After touring drought and fire damage in the Amazon, Trump promised to pave over roads that environmentalists and some in his administration say could dramatically increase the destruction of the world’s largest tropical forest and contribute to climate change.
The BR-319 road is a mostly unpaved road through the rainforest that connects the states of Amazonas and Roraima with the rest of the country. It ends in Manaus, the largest city in the Amazon with a population of over 2 million, and runs parallel to the Madeira River, a major tributary of the Amazon. The Madeira River’s water levels are at their lowest on record, hindering cargo navigation. Much of the riverbed is made up of endless sand dunes under smoky skies.
“We know that when the Madeira River was flowing, the river was navigable and had a lot of water, but the highway was not as important as it is now. We cannot isolate the two capitals, but we will do so with the greatest responsibility,” Lula said this week during a visit to the indigenous community of Manaquiri in Amazonas state. He did not say what measures the government would take to prevent increased deforestation after the paving.
Hours later, he witnessed the signing of a contract to pave 32 miles of the road and pledged to begin work on the most controversial part of the road, a 250-mile section through old-growth forest, before his term ends in 2026.
The permits for the longer stretches were issued under the Lula administration, which favored development in the Amazon and weakened environmental protections. In July, a federal court blocked them in a lawsuit brought by the Climate Observatory, a network of 119 environmental, civil society and academic organizations.
Lula’s government had contested the suspension but it waited until Tuesday’s visit before he revealed plans to go ahead with the paving, a move the climate observatory lamented.
“Without forests there is no water, and water is interconnected,” said Suelly Araújo, the group’s public policy coordinator. “Paving over the middle section of BR-319 without ensuring environmental control and government presence in the area would lead to historic deforestation, as pointed out by many experts and the Federal Environment Agency in the licensing process.”
Lula has increasingly identified as an environmentalist and deforestation has slowed significantly since he succeeded Bolsonaro, but he has also resisted pressure from wealthy countries to protect the Amazon, a precious resource for the planet that stores carbon that contributes to global warming.
“The world that buys our food is demanding that we protect the Amazon,” he said. “Why? Because they want us to care for the air we breathe. They didn’t protect their own land during the Industrial Revolution in the last century.”

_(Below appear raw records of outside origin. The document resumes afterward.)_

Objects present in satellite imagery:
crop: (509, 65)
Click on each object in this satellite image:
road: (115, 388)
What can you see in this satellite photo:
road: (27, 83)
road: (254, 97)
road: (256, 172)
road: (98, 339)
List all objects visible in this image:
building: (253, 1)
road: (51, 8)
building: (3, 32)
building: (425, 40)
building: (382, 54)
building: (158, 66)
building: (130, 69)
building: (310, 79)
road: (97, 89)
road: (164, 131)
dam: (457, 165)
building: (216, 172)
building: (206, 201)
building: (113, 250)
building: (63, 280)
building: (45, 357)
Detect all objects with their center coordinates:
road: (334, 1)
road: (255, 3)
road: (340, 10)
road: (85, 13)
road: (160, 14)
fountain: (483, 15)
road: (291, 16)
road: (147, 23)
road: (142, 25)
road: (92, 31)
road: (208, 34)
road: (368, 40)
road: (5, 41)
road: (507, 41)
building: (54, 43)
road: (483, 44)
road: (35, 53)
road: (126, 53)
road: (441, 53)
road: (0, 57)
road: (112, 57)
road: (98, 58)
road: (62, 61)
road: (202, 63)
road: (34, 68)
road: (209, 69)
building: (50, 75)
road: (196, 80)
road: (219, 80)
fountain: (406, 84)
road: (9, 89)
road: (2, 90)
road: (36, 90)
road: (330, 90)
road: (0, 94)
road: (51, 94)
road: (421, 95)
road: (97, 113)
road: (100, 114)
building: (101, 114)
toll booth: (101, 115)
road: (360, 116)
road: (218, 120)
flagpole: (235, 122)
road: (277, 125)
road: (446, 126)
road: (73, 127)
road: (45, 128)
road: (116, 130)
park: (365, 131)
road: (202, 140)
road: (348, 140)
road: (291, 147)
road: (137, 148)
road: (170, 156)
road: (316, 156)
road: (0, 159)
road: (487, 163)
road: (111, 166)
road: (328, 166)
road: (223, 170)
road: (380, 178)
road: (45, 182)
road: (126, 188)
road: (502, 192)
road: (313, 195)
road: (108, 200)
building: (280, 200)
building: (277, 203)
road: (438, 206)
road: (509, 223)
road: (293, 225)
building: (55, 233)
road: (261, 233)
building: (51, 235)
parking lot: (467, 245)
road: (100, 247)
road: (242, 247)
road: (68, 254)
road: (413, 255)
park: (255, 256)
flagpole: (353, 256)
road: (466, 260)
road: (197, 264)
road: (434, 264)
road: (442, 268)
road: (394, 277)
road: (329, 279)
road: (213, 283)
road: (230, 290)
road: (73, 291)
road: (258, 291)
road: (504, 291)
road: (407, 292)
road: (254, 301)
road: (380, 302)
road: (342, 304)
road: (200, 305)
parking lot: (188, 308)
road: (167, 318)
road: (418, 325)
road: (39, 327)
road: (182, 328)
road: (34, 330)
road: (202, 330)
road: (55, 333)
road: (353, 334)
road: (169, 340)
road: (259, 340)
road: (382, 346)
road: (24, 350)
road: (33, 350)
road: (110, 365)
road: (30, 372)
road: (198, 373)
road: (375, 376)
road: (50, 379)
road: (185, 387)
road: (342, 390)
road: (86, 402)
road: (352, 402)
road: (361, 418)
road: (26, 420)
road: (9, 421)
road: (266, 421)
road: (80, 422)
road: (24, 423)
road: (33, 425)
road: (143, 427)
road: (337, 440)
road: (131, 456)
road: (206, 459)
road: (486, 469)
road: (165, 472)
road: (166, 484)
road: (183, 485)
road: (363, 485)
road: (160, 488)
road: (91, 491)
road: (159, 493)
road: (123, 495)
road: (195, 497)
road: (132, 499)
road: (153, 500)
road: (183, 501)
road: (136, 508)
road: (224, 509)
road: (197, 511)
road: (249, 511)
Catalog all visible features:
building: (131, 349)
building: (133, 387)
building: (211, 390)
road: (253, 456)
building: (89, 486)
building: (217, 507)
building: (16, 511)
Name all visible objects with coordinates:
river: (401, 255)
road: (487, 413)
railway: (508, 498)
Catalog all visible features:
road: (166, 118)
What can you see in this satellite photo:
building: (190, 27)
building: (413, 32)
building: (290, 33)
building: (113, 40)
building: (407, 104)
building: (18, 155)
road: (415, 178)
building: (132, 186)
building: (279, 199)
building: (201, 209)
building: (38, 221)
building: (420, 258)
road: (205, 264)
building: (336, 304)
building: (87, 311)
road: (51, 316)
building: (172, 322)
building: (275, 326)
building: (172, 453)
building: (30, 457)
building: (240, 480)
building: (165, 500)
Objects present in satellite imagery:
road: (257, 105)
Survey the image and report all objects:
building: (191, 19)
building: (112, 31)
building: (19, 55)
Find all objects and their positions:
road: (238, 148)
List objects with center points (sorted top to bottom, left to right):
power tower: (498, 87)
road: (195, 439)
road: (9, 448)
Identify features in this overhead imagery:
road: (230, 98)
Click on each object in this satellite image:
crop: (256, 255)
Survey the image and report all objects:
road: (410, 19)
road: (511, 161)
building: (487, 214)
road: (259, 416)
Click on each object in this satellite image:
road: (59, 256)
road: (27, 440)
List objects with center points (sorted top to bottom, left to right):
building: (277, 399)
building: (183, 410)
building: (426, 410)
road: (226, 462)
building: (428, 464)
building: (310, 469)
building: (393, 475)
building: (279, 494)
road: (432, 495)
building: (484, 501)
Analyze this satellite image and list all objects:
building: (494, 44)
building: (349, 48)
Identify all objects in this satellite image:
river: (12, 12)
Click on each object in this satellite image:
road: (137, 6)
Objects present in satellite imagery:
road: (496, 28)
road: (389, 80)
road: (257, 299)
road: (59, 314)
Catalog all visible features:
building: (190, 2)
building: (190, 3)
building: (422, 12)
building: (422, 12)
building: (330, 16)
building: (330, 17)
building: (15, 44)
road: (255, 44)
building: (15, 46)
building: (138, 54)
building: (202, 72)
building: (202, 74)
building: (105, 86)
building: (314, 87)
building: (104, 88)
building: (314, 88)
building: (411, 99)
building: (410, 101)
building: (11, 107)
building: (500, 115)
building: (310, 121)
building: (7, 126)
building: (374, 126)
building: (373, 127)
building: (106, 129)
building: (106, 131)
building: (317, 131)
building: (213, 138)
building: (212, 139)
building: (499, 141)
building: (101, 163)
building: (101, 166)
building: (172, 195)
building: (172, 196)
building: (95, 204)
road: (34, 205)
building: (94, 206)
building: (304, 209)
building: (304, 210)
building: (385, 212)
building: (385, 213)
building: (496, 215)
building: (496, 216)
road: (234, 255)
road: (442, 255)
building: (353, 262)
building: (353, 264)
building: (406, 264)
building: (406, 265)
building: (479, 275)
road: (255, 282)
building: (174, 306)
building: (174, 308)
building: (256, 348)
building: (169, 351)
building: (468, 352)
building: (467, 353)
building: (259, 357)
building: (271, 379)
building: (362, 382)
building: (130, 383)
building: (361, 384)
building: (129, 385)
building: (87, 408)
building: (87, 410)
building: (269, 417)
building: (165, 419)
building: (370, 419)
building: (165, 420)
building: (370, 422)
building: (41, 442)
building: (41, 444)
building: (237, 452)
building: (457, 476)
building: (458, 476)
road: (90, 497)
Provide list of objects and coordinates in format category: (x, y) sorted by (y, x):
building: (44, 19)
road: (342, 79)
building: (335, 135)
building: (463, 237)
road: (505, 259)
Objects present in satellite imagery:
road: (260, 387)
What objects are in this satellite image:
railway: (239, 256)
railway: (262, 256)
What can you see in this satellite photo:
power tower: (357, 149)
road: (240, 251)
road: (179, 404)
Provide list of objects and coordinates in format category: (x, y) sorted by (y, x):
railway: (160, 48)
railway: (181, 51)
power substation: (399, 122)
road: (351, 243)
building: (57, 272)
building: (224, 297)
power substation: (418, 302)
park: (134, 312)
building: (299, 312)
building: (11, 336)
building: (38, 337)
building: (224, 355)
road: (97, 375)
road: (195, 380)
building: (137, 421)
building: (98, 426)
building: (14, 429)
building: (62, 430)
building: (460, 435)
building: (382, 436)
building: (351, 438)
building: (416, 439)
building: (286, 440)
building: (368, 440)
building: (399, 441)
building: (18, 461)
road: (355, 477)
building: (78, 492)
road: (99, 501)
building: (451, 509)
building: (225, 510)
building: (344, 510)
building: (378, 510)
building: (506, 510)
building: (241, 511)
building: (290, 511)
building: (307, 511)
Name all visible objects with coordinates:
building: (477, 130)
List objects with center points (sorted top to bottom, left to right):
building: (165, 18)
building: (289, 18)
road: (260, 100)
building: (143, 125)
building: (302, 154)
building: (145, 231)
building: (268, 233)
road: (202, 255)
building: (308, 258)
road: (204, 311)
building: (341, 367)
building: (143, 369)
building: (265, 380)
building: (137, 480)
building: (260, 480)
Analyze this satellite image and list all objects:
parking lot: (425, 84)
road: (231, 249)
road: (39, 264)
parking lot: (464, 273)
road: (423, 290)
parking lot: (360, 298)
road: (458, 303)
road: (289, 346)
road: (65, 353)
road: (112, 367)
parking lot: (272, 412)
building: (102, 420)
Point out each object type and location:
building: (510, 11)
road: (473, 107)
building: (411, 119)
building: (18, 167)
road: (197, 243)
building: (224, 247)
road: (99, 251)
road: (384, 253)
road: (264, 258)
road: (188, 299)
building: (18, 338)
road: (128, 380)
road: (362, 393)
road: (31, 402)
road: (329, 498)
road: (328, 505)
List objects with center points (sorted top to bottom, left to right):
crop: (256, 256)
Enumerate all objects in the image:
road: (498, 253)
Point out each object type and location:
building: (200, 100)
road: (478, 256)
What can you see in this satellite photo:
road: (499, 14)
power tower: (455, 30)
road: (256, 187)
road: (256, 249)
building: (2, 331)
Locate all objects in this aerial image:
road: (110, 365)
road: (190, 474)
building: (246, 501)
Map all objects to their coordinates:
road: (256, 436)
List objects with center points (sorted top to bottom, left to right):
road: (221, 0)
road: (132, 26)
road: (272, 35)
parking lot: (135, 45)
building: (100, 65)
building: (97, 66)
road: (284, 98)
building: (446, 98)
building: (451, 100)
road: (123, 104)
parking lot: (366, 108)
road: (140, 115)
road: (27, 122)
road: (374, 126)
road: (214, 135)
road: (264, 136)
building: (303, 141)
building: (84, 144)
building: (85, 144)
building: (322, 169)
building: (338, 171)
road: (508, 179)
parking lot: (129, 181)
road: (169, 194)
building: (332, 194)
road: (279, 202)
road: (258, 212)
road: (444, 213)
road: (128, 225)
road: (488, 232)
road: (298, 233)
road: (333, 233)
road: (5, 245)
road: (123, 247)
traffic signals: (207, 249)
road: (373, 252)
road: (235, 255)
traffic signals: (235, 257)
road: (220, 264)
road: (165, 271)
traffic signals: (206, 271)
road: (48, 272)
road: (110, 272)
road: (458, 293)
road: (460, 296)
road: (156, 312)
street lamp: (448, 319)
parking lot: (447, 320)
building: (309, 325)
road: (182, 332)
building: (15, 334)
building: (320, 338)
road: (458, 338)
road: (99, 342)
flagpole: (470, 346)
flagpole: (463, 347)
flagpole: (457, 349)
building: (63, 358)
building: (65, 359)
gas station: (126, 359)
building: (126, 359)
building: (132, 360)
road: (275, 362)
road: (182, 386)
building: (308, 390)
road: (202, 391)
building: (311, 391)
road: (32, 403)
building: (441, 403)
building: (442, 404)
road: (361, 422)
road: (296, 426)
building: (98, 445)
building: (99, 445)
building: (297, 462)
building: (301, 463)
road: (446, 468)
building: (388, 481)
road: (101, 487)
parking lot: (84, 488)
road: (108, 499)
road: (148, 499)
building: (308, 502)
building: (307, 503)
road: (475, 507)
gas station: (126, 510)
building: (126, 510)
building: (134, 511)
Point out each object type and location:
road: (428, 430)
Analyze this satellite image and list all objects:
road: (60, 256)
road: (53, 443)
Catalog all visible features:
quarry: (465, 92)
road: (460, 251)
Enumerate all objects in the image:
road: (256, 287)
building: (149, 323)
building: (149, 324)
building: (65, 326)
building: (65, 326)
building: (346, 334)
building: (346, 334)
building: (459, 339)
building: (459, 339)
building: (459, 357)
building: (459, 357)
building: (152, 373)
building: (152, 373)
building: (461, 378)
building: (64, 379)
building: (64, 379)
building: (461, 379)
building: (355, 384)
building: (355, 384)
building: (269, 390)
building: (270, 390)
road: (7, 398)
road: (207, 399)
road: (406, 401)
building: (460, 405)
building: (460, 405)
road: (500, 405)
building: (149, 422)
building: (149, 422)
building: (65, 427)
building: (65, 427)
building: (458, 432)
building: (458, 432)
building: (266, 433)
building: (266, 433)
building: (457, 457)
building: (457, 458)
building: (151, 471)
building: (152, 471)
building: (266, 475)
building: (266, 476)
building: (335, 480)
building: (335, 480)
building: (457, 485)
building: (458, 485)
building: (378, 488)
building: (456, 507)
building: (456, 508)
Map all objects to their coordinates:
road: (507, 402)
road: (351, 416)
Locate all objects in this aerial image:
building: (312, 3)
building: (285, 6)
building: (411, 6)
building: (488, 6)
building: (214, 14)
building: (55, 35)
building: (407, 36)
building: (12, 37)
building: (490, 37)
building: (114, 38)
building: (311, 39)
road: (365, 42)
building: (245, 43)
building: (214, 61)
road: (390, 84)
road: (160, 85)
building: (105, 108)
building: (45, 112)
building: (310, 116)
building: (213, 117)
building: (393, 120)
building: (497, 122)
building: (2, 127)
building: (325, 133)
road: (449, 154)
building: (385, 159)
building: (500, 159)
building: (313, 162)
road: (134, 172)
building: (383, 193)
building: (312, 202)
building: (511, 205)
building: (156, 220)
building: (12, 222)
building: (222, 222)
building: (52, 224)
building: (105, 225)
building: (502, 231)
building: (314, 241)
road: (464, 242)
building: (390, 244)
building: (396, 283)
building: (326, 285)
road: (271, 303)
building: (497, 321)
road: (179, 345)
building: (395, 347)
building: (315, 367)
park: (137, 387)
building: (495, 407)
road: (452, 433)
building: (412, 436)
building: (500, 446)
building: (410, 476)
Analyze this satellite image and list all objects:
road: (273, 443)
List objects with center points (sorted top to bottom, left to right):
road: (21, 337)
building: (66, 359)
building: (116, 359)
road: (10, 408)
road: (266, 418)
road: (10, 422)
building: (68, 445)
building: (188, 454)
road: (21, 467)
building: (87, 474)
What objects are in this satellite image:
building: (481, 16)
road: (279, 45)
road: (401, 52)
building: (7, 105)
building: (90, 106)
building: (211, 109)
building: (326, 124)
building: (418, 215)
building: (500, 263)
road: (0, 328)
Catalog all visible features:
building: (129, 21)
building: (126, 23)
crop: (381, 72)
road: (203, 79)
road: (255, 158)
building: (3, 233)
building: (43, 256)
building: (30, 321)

Brazil is in the midst of its worst drought on record, with 59 percent of the country under drought — an area roughly half the size of the United States. In the Amazon, falling river levels have left hundreds of riverside communities stranded and without drinking water or food. President Lula announced widespread distribution of water filters and other measures during a visit to the region.
Meanwhile, much of Brazil is blanketed in thick smoke from the Amazon wildfires, affecting millions in far-flung cities like São Paulo, Brasilia and Curitiba, and reaching as far south as Argentina and Paraguay. Speaking at Lula’s event, Environment Minister Marina Silva blamed extreme drought caused by climate change for the widespread fires in the normally fire-resistant rainforest, saying it was “a phenomenon we don’t even know how to deal with.”
Mr Silva has been more cautious than Mr Lula on road paving, and in a recent congressional hearing he called Bolsonaro-era permits “fake” and praised the judicial decision to suspend them.
Brazil is the world’s fifth-largest emitter of greenhouse gases, responsible for about 3% of global emissions, according to Climate Watch, an online platform managed by the World Resources Institute. Nearly half of these emissions come from deforestation in the Amazon rainforest.
Maisonnave is a contributor to The Associated Press.